Several glucose-sensing pathways have been implicated in glucose-triggered secretion of glucagon-like peptide-1 (GLP-1) from intestinal L cells. One involves glucose metabolism and closure of ATP-sensitive K⁺ channels, and another exploits the electrogenic nature of Na⁺-coupled glucose transporters (SGLTs). This study aimed to elucidate the role of these distinct mechanisms in glucose-stimulated GLP-1 secretion.

Glucose uptake into L cells (either GLUTag cells or cells in primary cultures, using a new transgenic mouse model combining proglucagon promoter-driven Cre recombinase with a ROSA26tdRFP reporter) was monitored with the FLII₁₂Pglu-700μδ6 glucose sensor. Effects of pharmacological and genetic interference with SGLT1 or facilitative glucose transport (GLUT) on intracellular glucose accumulation and metabolism (measured by NAD(P)H autofluorescence), cytosolic Ca²⁺ (monitored with Fura2) and GLP-1 secretion (assayed by ELISA) were assessed.

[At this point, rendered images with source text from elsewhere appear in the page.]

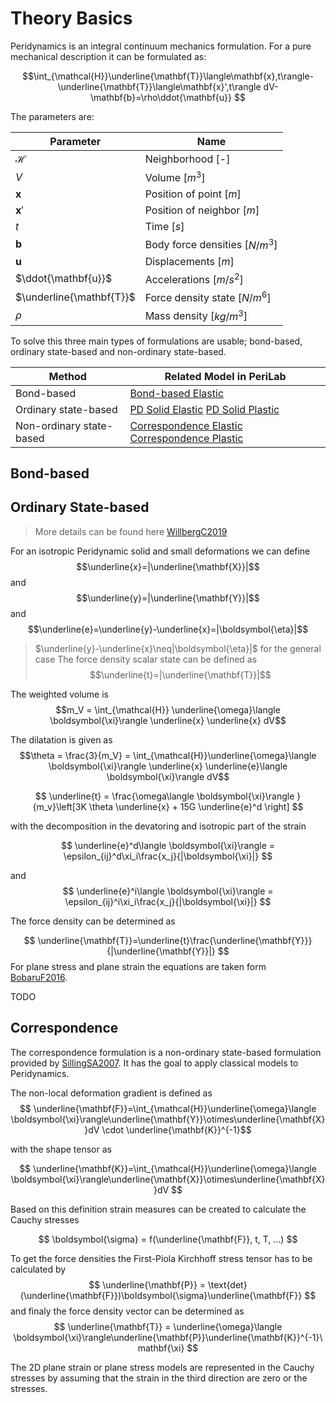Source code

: # Theory Basics

Peridynamics is an integral continuum mechanics formulation. For a pure mechanical description it can be formulated as:

$$\int_{\mathcal{H}}\underline{\mathbf{T}}\langle\mathbf{x},t\rangle-\underline{\mathbf{T}}\langle\mathbf{x}',t\rangle dV- \mathbf{b}=\rho\ddot{\mathbf{u}} $$

The parameters are:

| Parameter|Name |
|---|---|
| $\mathcal{H}$| Neighborhood [-]|
| $V$| Volume [$m^3$]|
| $\mathbf{x}$| Position of point [$m$]|
| $\mathbf{x}'$| Position of neighbor [$m$]|
| $t$| Time [$s$] |
| $\mathbf{b}$| Body force densities [$N/m^3$] |
| $\mathbf{u}$| Displacements [$m$] |
| $\ddot{\mathbf{u}}$| Accelerations [$m/s^2$] |
| $\underline{\mathbf{T}}$| Force density state [$N/m^6$] |
| $\rho$| Mass density [$kg/m^3$]|

To solve this three main types of formulations are usable; bond-based, ordinary state-based and non-ordinary state-based.

| Method | Related Model in PeriLab |
|---|---|
| Bond-based | [Bond-based Elastic](https://github.com/PeriHub/PeriLab.jl/blob/main/src/Physics/Material/BondBased/Bondbased_Elastic.jl) |
| Ordinary state-based | [PD Solid Elastic](https://github.com/PeriHub/PeriLab.jl/blob/main/src/Physics/Material/Material_Models/PD_Solid_Elastic.jl) [PD Solid Plastic](https://github.com/PeriHub/PeriLab.jl/blob/main/src/Physics/Material/Material_Models/PD_Solid_Plastic.jl) |
|Non-ordinary state-based| [Correspondence Elastic](https://github.com/PeriHub/PeriLab.jl/blob/main/src/Physics/Material/Material_Models/Correspondence_Elastic.jl) [Correspondence Plastic](https://github.com/PeriHub/PeriLab.jl/blob/main/src/Physics/Material/Material_Models/Correspondence_Plastic.jl)|


## Bond-based


## Ordinary State-based
> More details can be found here [WillbergC2019](@cite)

For an isotropic Peridynamic solid and small deformations we can define $$\underline{x}=|\underline{\mathbf{X}}|$$ and  $$\underline{y}=|\underline{\mathbf{Y}}|$$
and 
$$\underline{e}=\underline{y}-\underline{x}=|\boldsymbol{\eta}|$$

>$\underline{y}-\underline{x}\neq|\boldsymbol{\eta}|$ for the general case
The force density scalar state can be defined as
$$\underline{t}=|\underline{\mathbf{T}}|$$

The weighted volume is
$$m_V = \int_{\mathcal{H}} \underline{\omega}\langle \boldsymbol{\xi}\rangle \underline{x} \underline{x} dV$$

The dilatation is given as 
$$\theta = \frac{3}{m_V} = \int_{\mathcal{H}}\underline{\omega}\langle \boldsymbol{\xi}\rangle \underline{x} \underline{e}\langle \boldsymbol{\xi}\rangle dV$$

$$ \underline{t} = \frac{\omega\langle \boldsymbol{\xi}\rangle }{m_v}\left[3K \theta \underline{x} + 15G \underline{e}^d  \right] $$

with the decomposition in the devatoring and isotropic part of the strain

$$ \underline{e}^d\langle \boldsymbol{\xi}\rangle = \epsilon_{ij}^d\xi_i\frac{x_j}{|\boldsymbol{\xi}|} $$ 

and 
$$ \underline{e}^i\langle \boldsymbol{\xi}\rangle = \epsilon_{ij}^i\xi_i\frac{x_j}{|\boldsymbol{\xi}|} $$ 

The force density can be determined as

$$ \underline{\mathbf{T}}=\underline{t}\frac{\underline{\mathbf{Y}}}{|\underline{\mathbf{Y}}|} $$
For plane stress and plane strain the equations are taken form [BobaruF2016](@cite).

TODO

## Correspondence

The correspondence formulation is a non-ordinary state-based formulation provided by [SillingSA2007](@cite). It has the goal to apply classical models to Peridynamics.

The non-local deformation gradient is defined as
$$ \underline{\mathbf{F}}=\int_{\mathcal{H}}\underline{\omega}\langle \boldsymbol{\xi}\rangle\underline{\mathbf{Y}}\otimes\underline{\mathbf{X}}dV \cdot \underline{\mathbf{K}}^{-1}$$

with the shape tensor as

$$ \underline{\mathbf{K}}=\int_{\mathcal{H}}\underline{\omega}\langle \boldsymbol{\xi}\rangle\underline{\mathbf{X}}\otimes\underline{\mathbf{X}}dV $$

Based on this definition strain measures can be created to calculate the Cauchy stresses

$$ \boldsymbol{\sigma} = f(\underline{\mathbf{F}}, t, T, ...) $$

To get the force densities the First-Piola Kirchhoff stress tensor has to be calculated by
$$ \underline{\mathbf{P}} = \text{det}(\underline{\mathbf{F}})\boldsymbol{\sigma}\underline{\mathbf{F}}  $$
and finaly the force density vector can be determined as 
$$ \underline{\mathbf{T}} = \underline{\omega}\langle \boldsymbol{\xi}\rangle\underline{\mathbf{P}}\underline{\mathbf{K}}^{-1}\mathbf{\xi} $$

The 2D plane strain or plane stress models are represented in the Cauchy stresses by assuming that the strain in the third direction are zero or the stresses.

L cell glucose uptake was dominated by GLUT-mediated transport, being abolished by phloretin but not phloridzin. NAD(P)H autofluorescence was glucose dependent and enhanced by a glucokinase activator. In GLUTag cells, but not primary L cells, phloretin partially impaired glucose-dependent secretion, and suppressed an amplifying effect of glucose under depolarising high K⁺ conditions. The key importance of SGLT1 in GLUTag and primary cells was evident from the impairment of secretion by phloridzin or Sglt1 knockdown and failure of glucose to trigger cytosolic Ca²⁺ elevation in primary L cells from Sglt1 knockout mice.

SGLT1 acts as the luminal glucose sensor in L cells, but intracellular glucose concentrations are largely determined by GLUT activity. Although L cell glucose metabolism depends partially on glucokinase activity, this plays only a minor role in glucose-stimulated GLP-1 secretion.